If that was me you were referring to I will clarify my post. I meant I totally agreed with what propman said in the whole post. I can see how it could read that I was just agreeing with it being too long which was not my intent. I will edit myself for clarity.

And welcome to the forum.

In Topic: Do we have any power to challenge Zopa on Safeguard

23 May 2013 - 20:55

View Postpropman, on 23 May 2013 - 20:15, said:

Individually we have virtually no power, but as a class Zopa lives or dies by the whims of its potential customers.

Re the rate, there are 2 issues:

Funding for lending means that Zopa's competitors (the banks) are funded at an uncompetitive rate. This is not available to Zopa, but it has to have a competitive rate or some other USP. It has not found another convincing USP that is sufficient to meet its ambitions. Certainly there is a niche of anti-establishment people that wants to help others or to "play" at credit and others that are prepared to pay more to not have to deal with a bank. Whether that is big enough to provide sufficient income to support itself is questionable and anyway there are others providing much of this and so only part of that market would be available for Zopa even if they were inclined to operate on that premise. Otherwise they need to provide competitive rates to borrowers.

Zopa is unusual in the P2P world at making a profit, but to date the return does not repay the risk taken by its backers. If it is to stay in business long term it needs to pay a fair return for its shareholders continued involvement. Therefore while it continues to make modest returns while not paying unacceptable salaries to Giles and crew, I don't think that its fees are unreasonable. To get back to the impact of Funding for Lending, applying the same logic that it is the proportion of interest paid that determines a fair return would have meant that where a bank once paid savers 5% and charged borrowers 15%, that now it is funded at 1% it shoudl lend money at 3%. However its cost base has not decreased from 10% of its loanbook to 2%. Why should Zopa be any different? Basically it charges fees that need to cover a return to its backers and its costs. By innovating to grow it should be able to cover its costs with a smaller percentage of its loanbook (economies of scale). It is this prospect that allows it to receive increased funding from its backers despite not making dividend payments and not being in a position to be sold in the near future. Otherwise it would be forced to rais its fees further.

Rightly or wrongly it has chosen the Fund option and basket if loan principles in SG to increase the value that it provides to customers in the hope of continuing and expanding its growth. I agree that this has taken some of the fun theat Zopaholics had away. Axs I have said on the SG thread I appear to have been extremely unlucky so far on SG, but I will still make an improved return on similarly risky investments so long as interest rates do not increase greatly more than expected in the next 3 years and the Fund proves to be sufficient. I have shown that there is a risk of a reasonable basket of loans being significantly different from the quoted rate, but the difference is tiny compared to the effects of bad luck on defaults for a similar sized prortfolio.

That is my take and currently I will continue to invest.
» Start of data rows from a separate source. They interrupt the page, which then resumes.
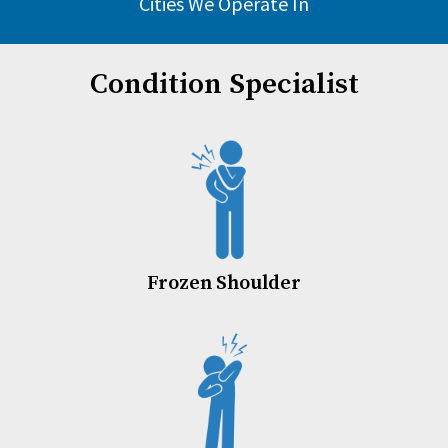
Cities We Operate In
Condition Specialist
Frozen Shoulder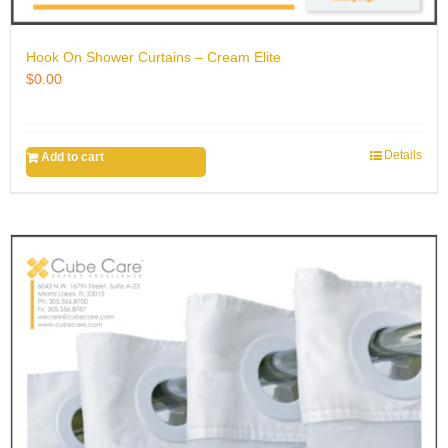
Hook On Shower Curtains – Cream Elite
$
0.00
Details
Add to cart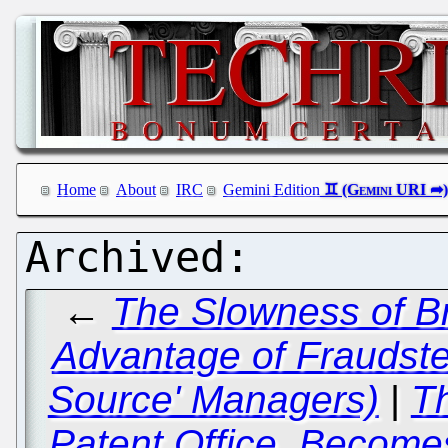
Home
About
IRC
Gemini Edition
←
The Slowness of Br
Advantage of Fraudster
Source' Managers)
|
T
Patent Office, Become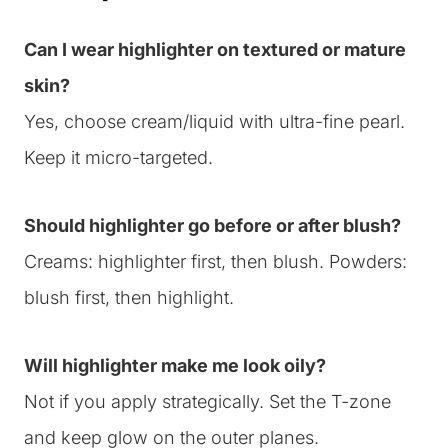
Can I wear highlighter on textured or mature
skin?
Yes, choose cream/liquid with ultra-fine pearl.
Keep it micro-targeted.
Should highlighter go before or after blush?
Creams: highlighter first, then blush. Powders:
blush first, then highlight.
Will highlighter make me look oily?
Not if you apply strategically. Set the T-zone
and keep glow on the outer planes.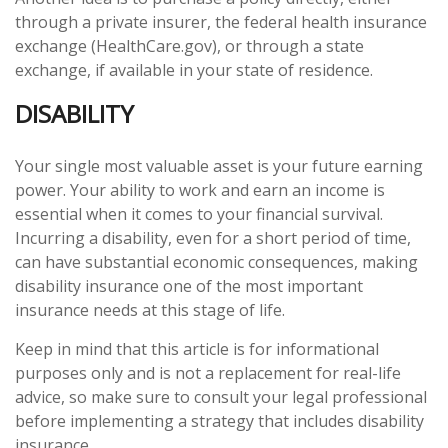
through a private insurer, the federal health insurance
exchange (HealthCare.gov), or through a state
exchange, if available in your state of residence.
DISABILITY
Your single most valuable asset is your future earning
power. Your ability to work and earn an income is
essential when it comes to your financial survival.
Incurring a disability, even for a short period of time,
can have substantial economic consequences, making
disability insurance one of the most important
insurance needs at this stage of life.
Keep in mind that this article is for informational
purposes only and is not a replacement for real-life
advice, so make sure to consult your legal professional
before implementing a strategy that includes disability
insurance.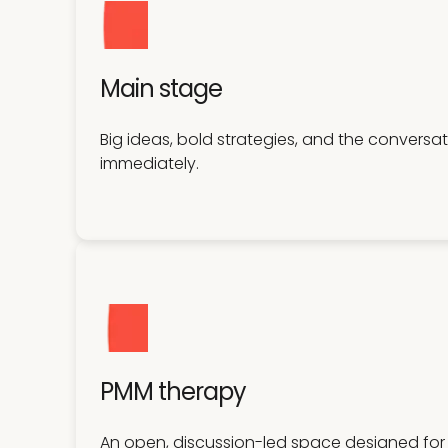
Main stage
Big ideas, bold strategies, and the convers
immediately.
PMM therapy
An open, discussion-led space designed for 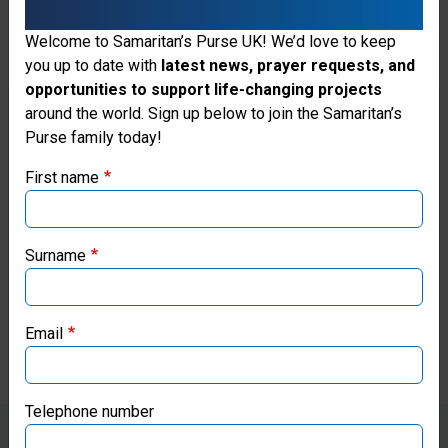
“Today, I feel so happy,” she said
Welcome to Samaritan’s Purse UK! We’d love to keep
as she collected supplies from
you up to date with
latest news, prayer requests, and
opportunities to support life-changing projects
our distribution. “After receiving
Thank you for visiting the Samaritan's
around the world. Sign up below to join the Samaritan’s
water, noodles, and sausage
Purse family today!
Purse UK website
from Samaritan’s Purse, I will
First name
If you're based outside the UK, you may want to explore
soon deliver these supplies to
our regional websites and make donations through these
my grandmother and to others
local ministries:
Surname
who are still isolated in the
Samaritan’s Purse USA
flooded area.”
Email
Samaritan’s Purse Canada
Samaritan’s Purse Germany
Telephone number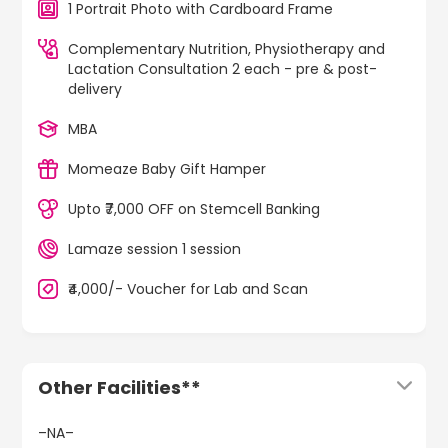
1 Portrait Photo with Cardboard Frame
Complementary Nutrition, Physiotherapy and
Lactation Consultation 2 each - pre & post-
delivery
MBA
Momeaze Baby Gift Hamper
Upto ₹7,000 OFF on Stemcell Banking
Lamaze session 1 session
₹4,000/- Voucher for Lab and Scan
Other Facilities**
–NA–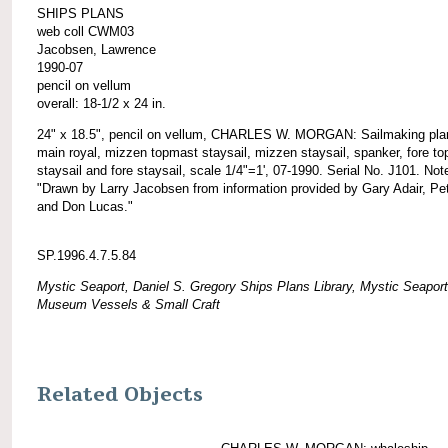
SHIPS PLANS
web coll CWM03
Jacobsen, Lawrence
1990-07
pencil on vellum
overall: 18-1/2 x 24 in.
24" x 18.5", pencil on vellum, CHARLES W. MORGAN: Sailmaking plan
main royal, mizzen topmast staysail, mizzen staysail, spanker, fore t
staysail and fore staysail, scale 1/4"=1', 07-1990. Serial No. J101. Not
"Drawn by Larry Jacobsen from information provided by Gary Adair, Pet
and Don Lucas."
SP.1996.4.7.5.84
Mystic Seaport, Daniel S. Gregory Ships Plans Library, Mystic Seaport
Museum Vessels & Small Craft
Related Objects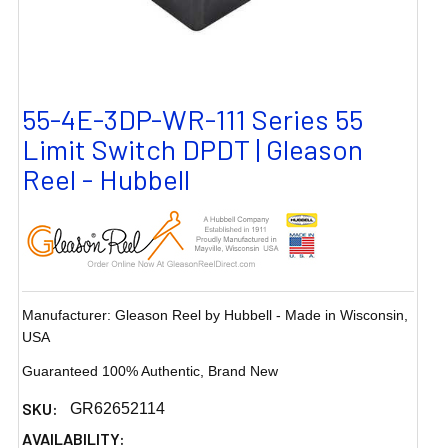
55-4E-3DP-WR-111 Series 55
Limit Switch DPDT | Gleason
Reel - Hubbell
Manufacturer: Gleason Reel by Hubbell - Made in Wisconsin,
USA
Guaranteed 100% Authentic, Brand New
SKU:
GR62652114
AVAILABILITY: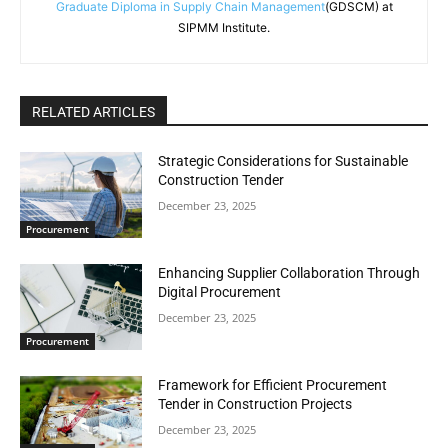
Graduate Diploma in Supply Chain Management
(GDSCM) at
SIPMM Institute.
RELATED ARTICLES
Strategic Considerations for Sustainable
Construction Tender
December 23, 2025
Procurement
Enhancing Supplier Collaboration Through
Digital Procurement
December 23, 2025
Procurement
Framework for Efficient Procurement
Tender in Construction Projects
December 23, 2025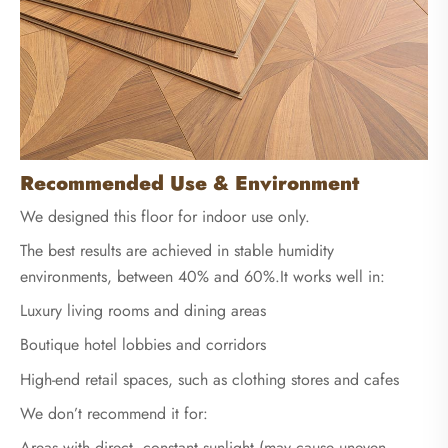
Recommended Use & Environment
We designed this floor for indoor use only.
The best results are achieved in stable humidity
environments, between 40% and 60%.It works well in:
Luxury living rooms and dining areas
Boutique hotel lobbies and corridors
High-end retail spaces, such as clothing stores and cafes
We don’t recommend it for:
Areas with direct, constant sunlight (may cause uneven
As said before the loss of transparency is worrying and I will reconsider further lending if we do not receive information on the fund in a reasonable time frame.
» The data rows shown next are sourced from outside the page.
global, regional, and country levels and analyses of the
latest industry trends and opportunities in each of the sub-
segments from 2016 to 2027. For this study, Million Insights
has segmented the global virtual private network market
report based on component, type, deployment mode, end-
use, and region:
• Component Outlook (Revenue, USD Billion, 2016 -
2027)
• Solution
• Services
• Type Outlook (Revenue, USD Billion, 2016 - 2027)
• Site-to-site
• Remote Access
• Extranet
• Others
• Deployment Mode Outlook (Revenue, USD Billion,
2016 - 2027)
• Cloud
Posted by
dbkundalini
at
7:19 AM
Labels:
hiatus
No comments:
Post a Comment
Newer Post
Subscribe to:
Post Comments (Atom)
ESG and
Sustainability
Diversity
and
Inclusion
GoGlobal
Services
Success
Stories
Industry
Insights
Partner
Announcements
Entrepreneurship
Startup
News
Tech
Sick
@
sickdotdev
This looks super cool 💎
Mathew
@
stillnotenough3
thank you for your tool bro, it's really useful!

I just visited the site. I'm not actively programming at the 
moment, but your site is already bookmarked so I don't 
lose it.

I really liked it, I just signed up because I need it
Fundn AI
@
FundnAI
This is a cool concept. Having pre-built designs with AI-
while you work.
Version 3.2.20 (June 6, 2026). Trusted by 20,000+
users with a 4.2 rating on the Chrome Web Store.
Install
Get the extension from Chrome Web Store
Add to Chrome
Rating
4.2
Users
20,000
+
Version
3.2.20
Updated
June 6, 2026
Sorry for the extended response

- PM
- PM

Totally agree.

In Topic: 'Safeguard offer'?

23 May 2013 - 09:25

View Postpropman, on 23 May 2013 - 08:42, said:

Would you mind sharing the split between the different rate bands as Zopa's chart is difficult to estimate.
- PM

A* - 482 - 5.93%
A  - 151 - 5.96%
B  - 74 - 7.7%

In Topic: 'Safeguard offer'?

23 May 2013 - 08:14

View Postpropman, on 23 May 2013 - 07:57, said:

Has anyone looked at the rates that are being disbursed?

Just had a quick look and the 33 longer loans to date average 5.824% before fees with only 7 in processing. Have I just been unlucky or have Zopa miscalculated?

- PM

I have 707 loans withdrawn from SGL at an average rate of 6.09%. So given this large sample it would appear Zopa are very close to their 6.1% for me.